The artists decided on size and color combinations in advance and display the results in pairs, although they otherwise worked independently. Beyond size and color, Solomon and Robson share in the activity of making something lovely out of trash—toxic chemicals that populate Superfund sites, or junk mail destined for the landfill. Local songwriter Sarah Masen released an album this summer titled Woman’s Work Is Alchemy, a phrase she picked up from artist Beth Gilmore that refers to the roles women have taken for generations: making something out of nothing at home and in their work, and tending emotions, psyches and relationships within the family and outside. Robson and Solomon engage in their own version of that age-old work.

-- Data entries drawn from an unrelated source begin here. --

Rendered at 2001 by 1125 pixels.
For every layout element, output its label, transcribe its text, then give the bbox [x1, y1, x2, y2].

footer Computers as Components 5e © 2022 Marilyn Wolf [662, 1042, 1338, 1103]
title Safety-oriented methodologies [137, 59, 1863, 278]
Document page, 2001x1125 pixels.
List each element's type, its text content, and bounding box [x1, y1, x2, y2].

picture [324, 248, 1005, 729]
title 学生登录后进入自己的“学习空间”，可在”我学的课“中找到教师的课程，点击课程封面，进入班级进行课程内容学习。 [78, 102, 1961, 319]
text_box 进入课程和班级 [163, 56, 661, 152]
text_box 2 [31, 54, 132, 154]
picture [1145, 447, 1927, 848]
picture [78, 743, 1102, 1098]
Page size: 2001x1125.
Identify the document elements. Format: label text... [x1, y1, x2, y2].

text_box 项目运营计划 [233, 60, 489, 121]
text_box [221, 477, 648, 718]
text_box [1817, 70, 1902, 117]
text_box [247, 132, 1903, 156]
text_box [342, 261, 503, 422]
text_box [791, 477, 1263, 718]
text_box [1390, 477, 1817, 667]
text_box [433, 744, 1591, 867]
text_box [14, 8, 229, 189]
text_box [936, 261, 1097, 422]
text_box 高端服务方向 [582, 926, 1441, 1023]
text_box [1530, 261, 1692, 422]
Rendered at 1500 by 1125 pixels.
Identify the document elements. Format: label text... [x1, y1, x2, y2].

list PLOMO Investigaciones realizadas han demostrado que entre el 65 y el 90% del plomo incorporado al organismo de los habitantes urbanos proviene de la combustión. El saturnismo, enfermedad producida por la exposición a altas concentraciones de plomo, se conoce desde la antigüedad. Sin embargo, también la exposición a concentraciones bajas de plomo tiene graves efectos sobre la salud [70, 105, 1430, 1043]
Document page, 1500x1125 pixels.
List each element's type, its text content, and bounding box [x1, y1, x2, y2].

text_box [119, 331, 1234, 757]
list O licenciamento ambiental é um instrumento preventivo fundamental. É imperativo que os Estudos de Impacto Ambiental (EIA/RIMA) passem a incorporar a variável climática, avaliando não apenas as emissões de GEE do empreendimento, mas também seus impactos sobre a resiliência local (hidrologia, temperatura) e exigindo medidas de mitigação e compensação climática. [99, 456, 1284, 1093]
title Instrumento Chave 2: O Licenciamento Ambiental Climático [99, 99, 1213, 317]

While Robson uses advertising as a source of raw materials, appropriating bits of color and text while eliminating the material’s original context, Harry Underwood (who typically goes by his first name) heads in the opposite direction, building a whole world out of the messages and the emotions advertising taps, fosters and reflects. Harry’s paintings on wood panel at Estel are populated with images lifted from the highly mediated visual world of earlier eras, such as screen idols or postwar Florida vacation brochures. He uses stencils to repeat these images in different combinations, to which he adds words—bits of dialogue, advertising pitches, partly told stories. Repetition and recycling figure even more strongly in his practice—once he creates a work, he then paints copies of it, and indicates whether a particular piece is an original or a copy.

The combinations of images and words create distinct scenes, but there is a common tone, nostalgic and mournful, shadowed by loss and emptiness, but also gleeful. Some of Harry’s core themes come together in “Darling,” a piece tightly built around themes of the advertising culture in America and the failed attempt to sell dreams. Among the key elements are pieces of text that call out fictitious and ironic brand names such as “Wishful Thoughts Cologne,” “Darling I love you I want you so bad fragrance” and “Inspire me please pictures, Nashville.” This last item indicates that Harry isn’t letting the business of art-making off the hook—as with any consumer product, people ask art to provide them a ticket to happiness. But in the background you see Zayre and Bellevue Mall, reminders that dream-selling often leads to bankruptcy.